La Comisión Económica para América Latina y el Caribe (Cepal) está proponiendo para nuestro subcontinente un cambio estructural para la igualdad. Y la razón es más que evidente: la desigualdad campa a sus anchas por toda Latinoamérica; en lugar de disminuir en la medida que ha avanzado el nivel de desarrollo en la región —tal como prometieron los estrategas neoliberales—, ha ido en aumento. A pesar del crecimiento económico de la última década, la pobreza y la indigencia no han desaparecido, y la riqueza de un muy pequeño sector se ha incrementado enormemente. Para este sector, hablar de igualdad es molesto, en tanto cuestiona su condición privilegiada. A otros les parece anacrónico, pues lo asocian a principios comunistas. Pero para quienes defienden y viven los principios del cristianismo, la igualdad es un imperativo que brota de la dignidad de la que gozan todas las personas y del derecho irrenunciable que toda la humanidad tiene a una vida digna.
El Salvador, por supuesto, no escapa al problema de la desigualdad. Nuestra economía apenas ha crecido en términos reales a lo largo de los últimos cincuenta años, lo que significa que el pastel a repartir ha conservado su tamaño. A pesar de ello, un pequeño grupo exhibe un nivel de vida y consumo cada vez mayor. Lo que se puede apreciar en la proliferación de residencias, vehículos y centros de entretenimiento de lujo. Si el pastel sigue siendo el mismo, esto significa que este grupo ha logrado que crezca su porción en la misma medida en que se reduce la del resto de la población; en otras palabras, mientras los ingresos de unos pocos aumentan, los del grueso de salvadoreños disminuyen. Y como es sabido, la desigualdad y la falta de oportunidades para un amplio sector de la población generan conflictos sociales y abonan al incremento de la violencia y la inseguridad ciudadana.

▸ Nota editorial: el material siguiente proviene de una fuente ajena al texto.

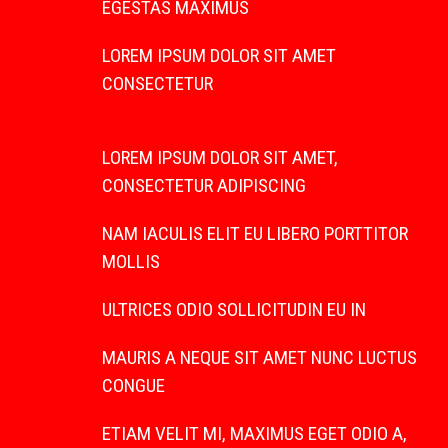
EGESTAS MAXIMUS
LOREM IPSUM DOLOR SIT AMET
CONSECTETUR
LOREM IPSUM DOLOR SIT AMET,
CONSECTETUR ADIPISCING
NAM IACULIS ELIT EU LIBERO PORTTITOR
MOLLIS
ULTRICES ODIO SOLLICITUDIN EU IN
MAURIS A NEQUE SIT AMET NUNC LUCTUS
CONGUE
ETIAM VELIT MI, MAXIMUS EGET ODIO A,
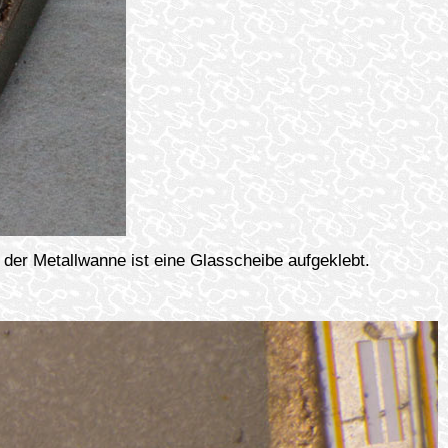
 der Metallwanne ist eine Glasscheibe aufgeklebt.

La Cepal, pues, está tocando con su propuesta una de las llagas de América Latina. Las actuales estructuras económicas y sociales generan desigualdad, y es necesario transformarlas no solo para generar más riqueza, sino también para garantizar una mejor y más equitativa distribución de esta entre toda la población. Con ello, la Comisión confirma lo que ya muchos han denunciado antes: el modelo neoliberal y la teoría del rebalse han fracasado y deben ser reemplazados por un modelo económico social e incluyente. Un modelo que tenga en el centro y como objetivo principal el bienestar de la gente.
Si El Salvador quiere avanzar hacia un verdadero desarrollo, y que este sea incluyente, no puede desoír las recomendaciones de la Cepal. Los principios que propone no son novedosos, son los mismos que se han repetido una y otra vez en los foros honestamente interesados en la construcción de un mejor país para todos. Por un lado, es necesario fomentar la producción en todos los campos y aprovechando la totalidad del potencial nacional. Un país que no produce no es sostenible. Es necesario dignificar el trabajo y aumentar las fuentes de empleo, pero debe ser un empleo decente, que goce de la debida protección social y con salarios dignos. Por otro lado, es necesaria una mejor y más equitativa distribución de la riqueza, lo que se logra a través de un sistema tributario solidario y progresivo, en el que los que tienen más aporten más. Este sistema debe funcionar bien y el Estado debe combatir con energía la evasión fiscal, de modo que nadie eluda su obligación ciudadana de pagar los impuestos que le corresponden. Si el Estado tiene mayores ingresos, podrá incrementar la inversión pública en infraestructura y crear un sistema de protección social universal, que garantice una serie de servicios mínimos y de buena calidad para toda la población. También se debe eliminar la corrupción, racionalizar el gasto público y mejorar la eficiencia del funcionamiento estatal. Estas son algunas de las propuestas que hace la Cepal. Si son tomadas en cuenta y puestas en práctica, se abrirán las puertas a la transformación de la región y al avance hacia una mayor justicia social.